Work order:
Going through the entries below, work out how many lines have the string "assignment" in them. Give the number and nothing more.
BEGIN Input material
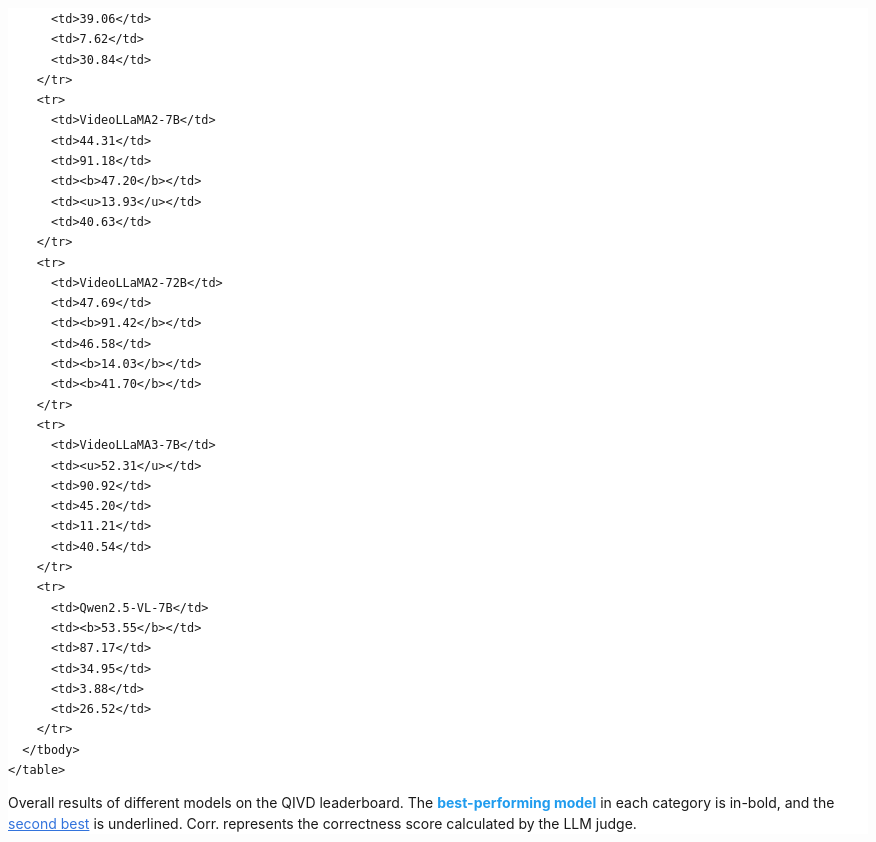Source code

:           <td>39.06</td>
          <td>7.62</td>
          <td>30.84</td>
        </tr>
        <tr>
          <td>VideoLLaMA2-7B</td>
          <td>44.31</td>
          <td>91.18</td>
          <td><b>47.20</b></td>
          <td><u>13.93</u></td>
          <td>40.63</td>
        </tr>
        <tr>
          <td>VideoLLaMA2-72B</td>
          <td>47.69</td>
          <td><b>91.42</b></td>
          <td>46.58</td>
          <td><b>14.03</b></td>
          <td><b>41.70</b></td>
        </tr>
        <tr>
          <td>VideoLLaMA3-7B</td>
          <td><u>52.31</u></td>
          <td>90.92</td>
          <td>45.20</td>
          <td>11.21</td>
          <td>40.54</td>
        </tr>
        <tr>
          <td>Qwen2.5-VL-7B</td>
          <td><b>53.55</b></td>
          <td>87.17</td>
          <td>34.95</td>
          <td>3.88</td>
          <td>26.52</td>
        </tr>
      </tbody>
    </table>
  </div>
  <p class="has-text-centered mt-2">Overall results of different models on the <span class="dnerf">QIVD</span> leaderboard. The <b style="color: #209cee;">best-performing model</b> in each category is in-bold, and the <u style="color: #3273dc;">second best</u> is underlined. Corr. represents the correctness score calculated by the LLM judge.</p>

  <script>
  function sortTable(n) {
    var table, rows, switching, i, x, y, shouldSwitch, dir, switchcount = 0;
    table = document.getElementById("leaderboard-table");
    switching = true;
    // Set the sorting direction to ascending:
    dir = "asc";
END Input material
BEGIN Input material
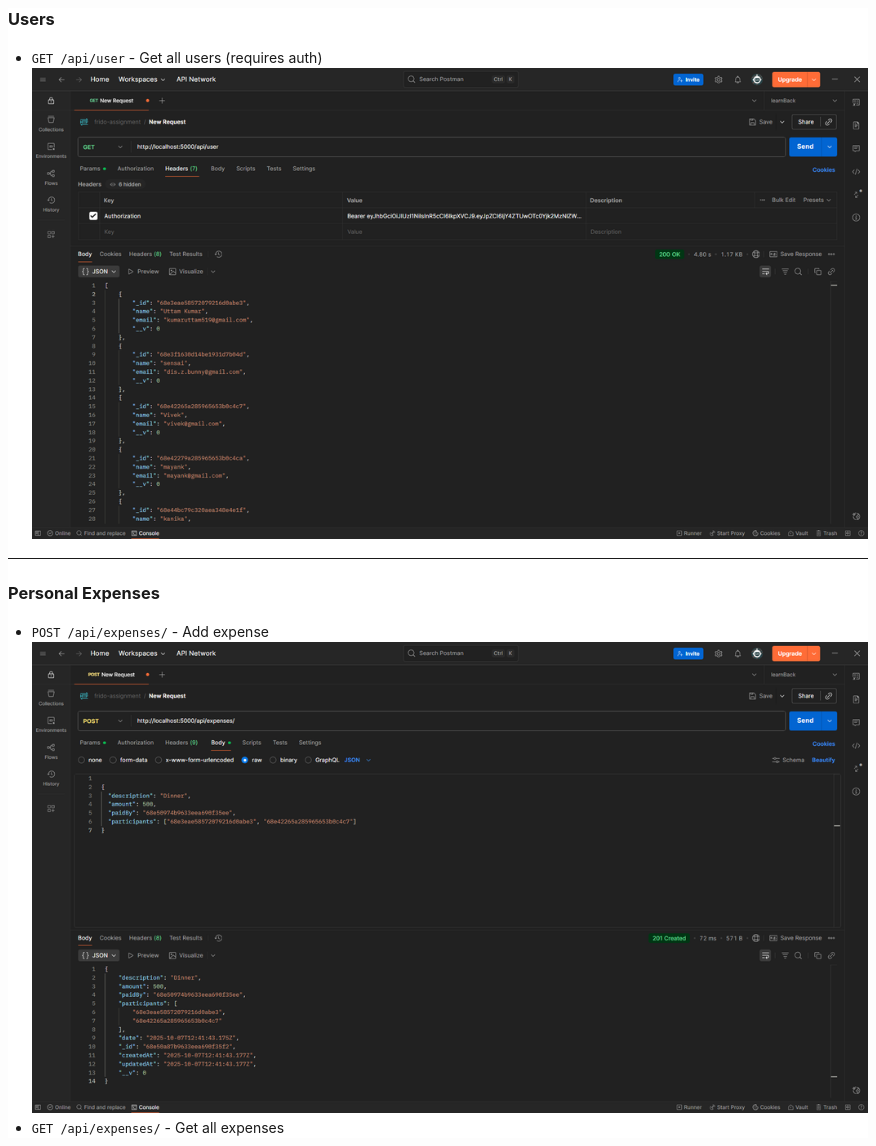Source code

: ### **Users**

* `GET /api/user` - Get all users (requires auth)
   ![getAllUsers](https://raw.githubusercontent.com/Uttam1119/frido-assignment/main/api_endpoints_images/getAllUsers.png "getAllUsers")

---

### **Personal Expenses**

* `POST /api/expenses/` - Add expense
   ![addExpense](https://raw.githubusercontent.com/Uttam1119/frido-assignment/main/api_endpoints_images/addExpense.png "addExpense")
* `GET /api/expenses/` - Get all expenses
END Input material
Answer section:
2